Text block:
BEGIN
Index | Thread | Search

From:
Alexander Bluhm <bluhm@openbsd.org>
Subject:
Re: vmd: add checksum offload for guests
To:
Jan Klemkow <jan@openbsd.org>
Cc:
tech@openbsd.org
Date:
Thu, 22 May 2025 11:14:12 +0900

Download raw body.

Thread
On Wed, May 21, 2025 at 03:38:16AM +0200, Jan Klemkow wrote:
> Hi,
> 
> This diff uses the tun(4) offload capabilities in the virtio
> implementation of vmd(8).  vmd(8) translates the virtio_net_hdr
> structures from the guests packets to tun_hdr for tun(4) and vice versa.
> The offloading features bits are dynamically negotiated with the guest.
> So, legacy guests are still working with this feature.  The pledge part
> was discussed with deraadt.
> 
> ok?

With this diff Linux VM guests running on vmd(8) cannot use network
anymore.
END
Activity list:
1 – In the vmd checksum offload message, what does the reply say happens to Linux VM guests running on vmd(8) with the diff applied?
2 – Output the vmd checksum offload message starting at "Index | Thread" and ending at "Download raw body.".

Dataset excerpt:
BEGIN
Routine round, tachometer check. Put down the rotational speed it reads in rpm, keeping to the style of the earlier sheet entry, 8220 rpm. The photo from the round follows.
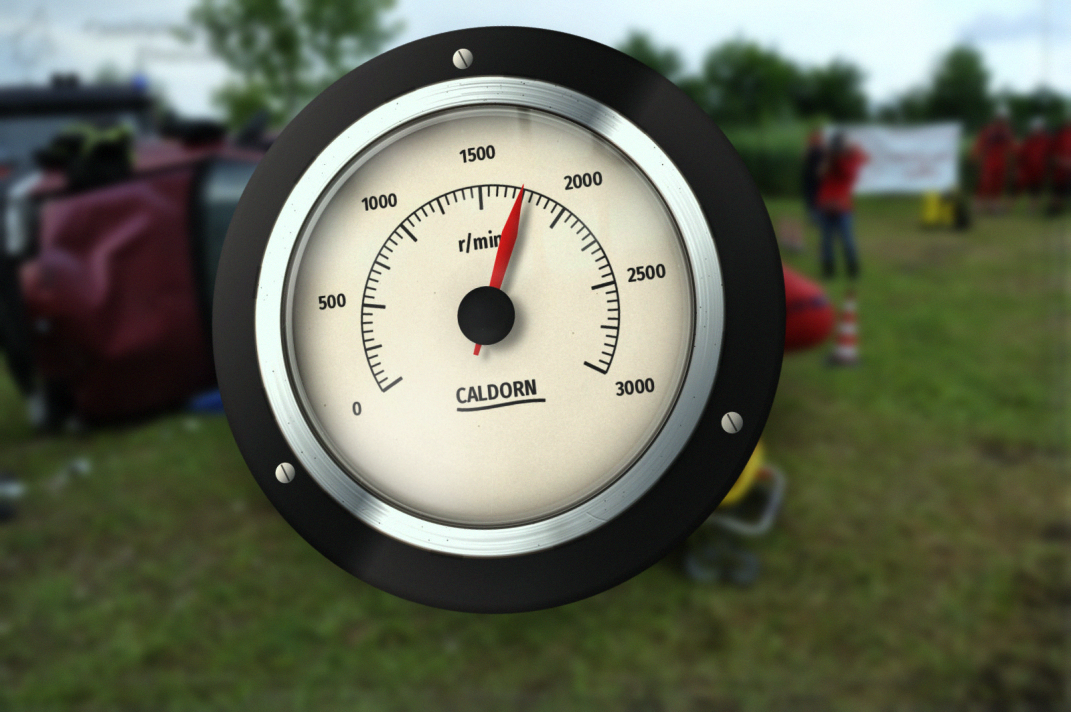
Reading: 1750 rpm
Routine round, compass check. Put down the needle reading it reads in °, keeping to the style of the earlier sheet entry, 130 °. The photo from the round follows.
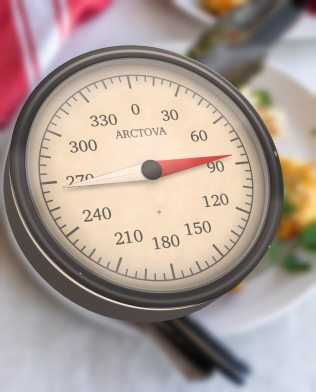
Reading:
END
Task results:
1 – They can no longer use the network.

2 –
Index | Thread | Search

From:
Alexander Bluhm <bluhm@openbsd.org>
Subject:
Re: vmd: add checksum offload for guests
To:
Jan Klemkow <jan@openbsd.org>
Cc:
tech@openbsd.org
Date:
Thu, 22 May 2025 11:14:12 +0900

Download raw body.